[Date Prev][Date Next][Thread Prev][Thread Next][Date Index][Thread Index]

Re: [HTCondor-users] Job Suspended - Stuck



On 1/16/2014 12:02 PM, Andrey Kuznetsov wrote:
Hi,

Here's the log file from a job that appears to be suspended, and I cannot
resume it.
Short of removing the job and resubmitting it, is there another way to
force it to restart or continue?


The story here is your job landed on a machine that is configured to suspend jobs running on that machine when some condition becomes true (e.g. activity on the keyboard or increased non-condor load average) and then unsuspend or restart the job after X amount of time.
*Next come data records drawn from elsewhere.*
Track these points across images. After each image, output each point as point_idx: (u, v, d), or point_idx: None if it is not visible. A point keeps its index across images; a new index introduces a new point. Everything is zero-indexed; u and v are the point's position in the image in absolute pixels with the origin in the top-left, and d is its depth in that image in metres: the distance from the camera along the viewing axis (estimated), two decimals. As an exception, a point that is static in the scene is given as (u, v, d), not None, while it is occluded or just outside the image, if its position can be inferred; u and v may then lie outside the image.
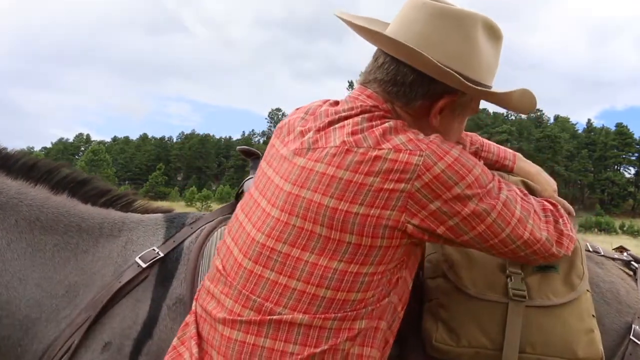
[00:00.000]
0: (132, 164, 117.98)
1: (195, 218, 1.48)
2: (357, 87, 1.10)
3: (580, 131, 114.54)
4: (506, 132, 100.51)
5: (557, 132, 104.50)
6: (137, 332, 1.23)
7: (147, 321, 1.24)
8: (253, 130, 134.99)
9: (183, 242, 1.38)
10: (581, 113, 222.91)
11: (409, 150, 0.92)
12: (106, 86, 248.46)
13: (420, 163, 0.91)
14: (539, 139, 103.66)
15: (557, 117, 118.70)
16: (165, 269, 1.33)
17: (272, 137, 1.15)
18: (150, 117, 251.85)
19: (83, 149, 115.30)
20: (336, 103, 1.11)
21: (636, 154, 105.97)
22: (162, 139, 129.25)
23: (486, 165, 1.29)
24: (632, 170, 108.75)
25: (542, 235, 1.01)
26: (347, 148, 0.93)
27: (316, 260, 0.91)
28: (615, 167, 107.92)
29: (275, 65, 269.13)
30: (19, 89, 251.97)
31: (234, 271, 1.00)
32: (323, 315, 0.91)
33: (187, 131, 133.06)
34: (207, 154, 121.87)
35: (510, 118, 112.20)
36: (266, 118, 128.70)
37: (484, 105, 1.11)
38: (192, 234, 1.40)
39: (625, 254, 1.49)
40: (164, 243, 1.38)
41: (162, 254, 1.34)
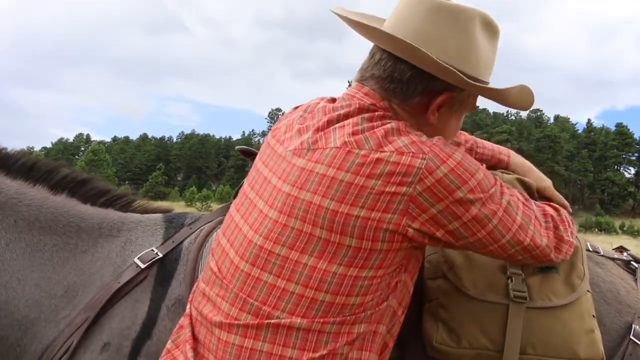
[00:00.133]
0: (132, 164, 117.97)
1: (194, 218, 1.47)
2: (353, 84, 1.08)
3: (580, 131, 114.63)
4: (506, 132, 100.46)
5: (557, 132, 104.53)
6: (136, 333, 1.22)
7: (146, 321, 1.24)
8: (253, 130, 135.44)
9: (182, 242, 1.37)
10: (581, 113, 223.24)
11: (411, 153, 0.90)
12: (106, 86, 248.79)
13: (422, 166, 0.89)
14: (539, 139, 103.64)
15: (557, 117, 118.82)
16: (164, 269, 1.32)
17: (267, 136, 1.14)
18: (150, 117, 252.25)
19: (83, 149, 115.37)
20: (333, 100, 1.09)
21: (636, 154, 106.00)
22: (162, 139, 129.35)
23: (482, 161, 1.27)
24: (632, 170, 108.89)
25: (542, 241, 1.00)
26: (348, 149, 0.92)
27: (315, 263, 0.90)
28: (615, 167, 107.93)
29: (275, 65, 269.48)
30: (19, 89, 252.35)
31: (230, 273, 0.98)
32: (322, 320, 0.90)
33: (187, 131, 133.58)
34: (207, 154, 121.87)
35: (510, 118, 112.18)
36: (266, 118, 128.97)
37: (484, 105, 1.25)
38: (191, 234, 1.39)
39: (625, 253, 1.49)
40: (163, 243, 1.37)
41: (161, 255, 1.33)
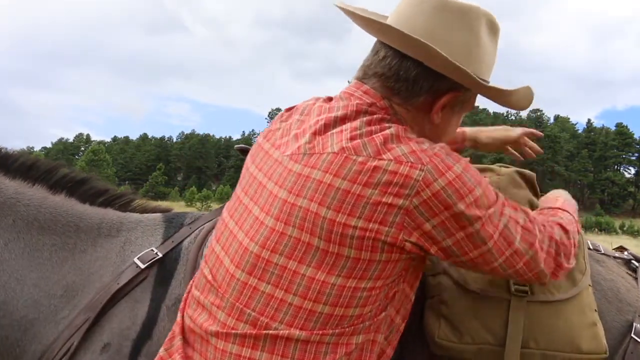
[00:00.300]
0: (132, 164, 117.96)
1: (194, 218, 1.47)
2: (352, 82, 1.05)
3: (580, 131, 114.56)
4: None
5: (557, 132, 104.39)
6: (136, 333, 1.22)
7: (146, 322, 1.23)
8: (253, 130, 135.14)
9: (182, 242, 1.37)
10: (581, 113, 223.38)
11: (410, 163, 0.87)
12: (106, 86, 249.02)
13: (420, 178, 0.86)
14: (539, 139, 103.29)
15: (557, 117, 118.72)
16: (164, 269, 1.32)
17: (259, 138, 1.11)
18: (150, 117, 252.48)
19: (83, 149, 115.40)
20: (329, 99, 1.06)
21: (636, 154, 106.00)
22: (162, 139, 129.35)
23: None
24: (632, 170, 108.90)
25: (539, 267, 0.97)
26: (345, 155, 0.89)
27: (313, 274, 0.88)
28: (615, 167, 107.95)
29: (275, 65, 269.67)
30: (19, 89, 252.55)
31: (225, 282, 0.96)
32: (321, 332, 0.89)
33: (187, 131, 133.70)
34: (207, 154, 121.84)
35: (510, 118, 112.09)
36: (266, 118, 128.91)
37: (484, 105, 1.24)
38: (190, 234, 1.39)
39: (625, 252, 1.49)
40: (162, 243, 1.37)
41: (160, 255, 1.33)
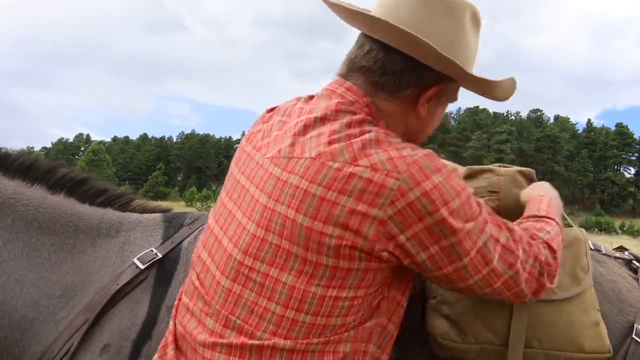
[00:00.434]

This sort of policy is common when running jobs on non-dedicated desktop machines.

As a user submitting jobs, if you never want your jobs to suspend, you're only recourse is to add a requirement to your submit file to avoid machines with such a policy (if there are any such machines in your pool).

If you are also the administrator of the machines in your pool, you could put
  SUSPEND =  FALSE
into your condor_config file...

Todd

001 (1321.003.000) 01/15 15:57:23 Job executing on host: <128.114.*.*:9944>
...
006 (1321.003.000) 01/15 15:57:32 Image size of job updated: 24704
     2  -  MemoryUsage of job (MB)
     1572  -  ResidentSetSize of job (KB)
...
010 (1321.003.000) 01/15 15:58:56 Job was suspended.
     Number of processes actually suspended: 2